Cliffs Natural Resources is shutting down production at Wabush Mines, affecting 500 workers currently employed there.
The news was confirmed in an official statement by the company. The statement was not specific to the status of Wabush Mines, but instead focused on a more than 50 per cent slash in the company’s capital spending across its business year over year.
Premier Tom Marshall has issued a statement in response to the news. “The decision by Cliffs Natural Resources to idle its mining and processing operations at the Scully Iron Ore Mine in Wabush is very disappointing. While we believe this was undoubtedly a difficult decision for Cliffs, our thoughts are with employees of the mine and their families during this challenging time,” Marshall said.
“I will be in Wabush this week with Ministers Dalley and McGrath for discussions with stakeholders. We will continue to further opportunities for development in Labrador West. We remain confident in the future of the mining industry in the region.”
Wabush Mines started pulling ore from the Scully Mine in 1965. The ore goes to a concentrating plant at site and is then moved, by rail, to Point Noire, Que.

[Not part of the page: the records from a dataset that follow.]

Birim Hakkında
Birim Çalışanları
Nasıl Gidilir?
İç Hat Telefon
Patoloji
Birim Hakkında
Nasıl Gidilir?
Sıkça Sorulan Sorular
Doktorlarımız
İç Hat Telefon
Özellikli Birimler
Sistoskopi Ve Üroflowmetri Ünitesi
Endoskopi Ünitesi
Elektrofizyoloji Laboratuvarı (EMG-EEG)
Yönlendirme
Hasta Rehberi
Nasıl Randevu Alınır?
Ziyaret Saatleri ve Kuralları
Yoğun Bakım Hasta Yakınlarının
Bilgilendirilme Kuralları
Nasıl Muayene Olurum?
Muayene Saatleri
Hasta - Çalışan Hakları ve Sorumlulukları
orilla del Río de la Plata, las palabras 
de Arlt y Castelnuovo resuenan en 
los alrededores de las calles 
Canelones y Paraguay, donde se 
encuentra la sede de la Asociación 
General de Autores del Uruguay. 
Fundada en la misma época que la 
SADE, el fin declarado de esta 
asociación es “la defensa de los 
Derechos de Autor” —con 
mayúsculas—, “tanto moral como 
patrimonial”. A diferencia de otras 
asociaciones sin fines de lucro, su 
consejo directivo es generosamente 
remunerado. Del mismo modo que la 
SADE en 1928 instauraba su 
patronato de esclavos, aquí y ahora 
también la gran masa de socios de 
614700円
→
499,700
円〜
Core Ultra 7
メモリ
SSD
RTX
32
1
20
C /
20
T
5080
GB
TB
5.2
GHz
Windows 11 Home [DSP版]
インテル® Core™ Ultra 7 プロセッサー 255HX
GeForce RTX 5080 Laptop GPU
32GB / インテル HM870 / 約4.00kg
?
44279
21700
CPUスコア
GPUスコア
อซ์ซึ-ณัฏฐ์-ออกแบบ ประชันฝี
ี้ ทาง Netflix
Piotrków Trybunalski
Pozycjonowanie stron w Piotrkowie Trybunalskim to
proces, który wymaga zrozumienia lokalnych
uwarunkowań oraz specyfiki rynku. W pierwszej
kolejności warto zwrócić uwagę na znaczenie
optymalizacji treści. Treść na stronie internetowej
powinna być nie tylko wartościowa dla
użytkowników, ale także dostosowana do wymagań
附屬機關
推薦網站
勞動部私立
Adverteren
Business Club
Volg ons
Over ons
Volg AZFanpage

The total number for workers being affected by the idling of the Scully mine includes both workers on the ground in Wabush and workers at the port.
The Cliffs operation in Labrador shipped about three million tonnes of iron ore concentrate in 2012, feeding mining royalties into the provincial coffers, in addition to offering worker employment.
In 2012, Cliffs idled its pellet plant citing high production costs and lower prices.
In that same year the provincial government recorded 19 million tonnes of iron ore shipments from the Labrador mines, or about 10 per cent more than the year prior. However, lower prices meant the overall value of those iron ore shipments dropped by 12 per cent.
The news of Cliffs’ capital spending cuts, in addition to the idling of Wabush Mines is notable for mine workers in the Labrador Trough.
In 2013, the company spent $862 million on capital projects. In 2014, the plan is for only $375-$425 million in spending. That change is attributable to cut backs for the company’s plans for the Bloom lake Mine in Quebec — another hit for Labrador Trough miners.